We read in Luke 2: 1-4
In those days Caesar Augustus issued a decree that a census should be taken of the entire Roman world. (This was the first census that took place while Quirinius was governor of Syria.) And everyone went to his own town to register. So Joseph also went up from the town of Nazareth in Galilee to Judea, to Bethlehem the town of David, because he belonged to the house and line of David.
The trip for Joseph and Mary from Nazareth to Bethlehem is about 80 miles (not a very short distance in those days). If you’re a pregnant woman and making that kind of journey, it’s no wonder why she gave birth.

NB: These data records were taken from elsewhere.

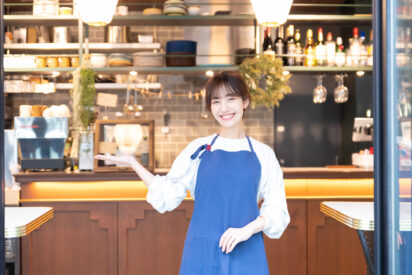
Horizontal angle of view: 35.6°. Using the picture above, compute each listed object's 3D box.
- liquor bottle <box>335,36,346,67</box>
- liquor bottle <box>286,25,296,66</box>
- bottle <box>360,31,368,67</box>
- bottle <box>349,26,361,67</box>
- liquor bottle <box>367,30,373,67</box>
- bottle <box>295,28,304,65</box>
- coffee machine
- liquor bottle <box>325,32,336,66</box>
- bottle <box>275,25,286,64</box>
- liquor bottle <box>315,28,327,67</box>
[{"bbox_3d":[1.030,-0.654,4.907,0.075,0.228,0.075,0,1,-2],"label":"liquor bottle"},{"bbox_3d":[0.654,-0.698,4.892,0.070,0.319,0.070,0,1,-2],"label":"liquor bottle"},{"bbox_3d":[1.221,-0.682,4.944,0.069,0.275,0.069,0,1,-2],"label":"bottle"},{"bbox_3d":[1.145,-0.692,4.912,0.080,0.302,0.080,0,1,-2],"label":"bottle"},{"bbox_3d":[1.269,-0.683,4.917,0.070,0.283,0.070,0,1,-2],"label":"liquor bottle"},{"bbox_3d":[0.711,-0.682,4.894,0.067,0.287,0.067,0,1,-2],"label":"bottle"},{"bbox_3d":[-1.155,0.044,4.700,0.373,0.383,0.460,0,1,-2],"label":"coffee machine"},{"bbox_3d":[0.954,-0.671,4.904,0.074,0.262,0.074,0,1,-2],"label":"liquor bottle"},{"bbox_3d":[0.568,-0.699,4.889,0.074,0.322,0.074,0,1,-2],"label":"bottle"},{"bbox_3d":[0.878,-0.692,4.901,0.074,0.304,0.074,0,1,-2],"label":"liquor bottle"}]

In fact, we often imagine Mary as being close to delivery when they made this journey, but why would a man take his wife out into the desert for such a long time if she was about to go into labor?
According to Roman law, Mary didn’t have to go with Joseph for the census. Perhaps this is just a glimpse into the kind of man Joseph was… maybe he just didn’t want to leave his wife alone in the emotional stress of a controversial pregnancy among gossipers.
Continuing in Luke 2:5-7
He went there to register with Mary, who was pledged to be married to him and was expecting a child. While they were there, the time came for the baby to be born, and she gave birth to her firstborn, a son. She wrapped him in cloths and placed him in a manger, because there was no room for them in the inn.
A couple of observations…
- Mary wraps Jesus in cloths. The fact that Mary wrapped the child herself points to a lonely birth. This young woman was completely separated from all her family and support. Imagine Joseph’s feelings… knowing this is something great and yet wondering, “I don’t get this.” Perhaps he’d used his carpentry skills to make a great cradle back in Nazareth… now Jesus is stuck into a manger.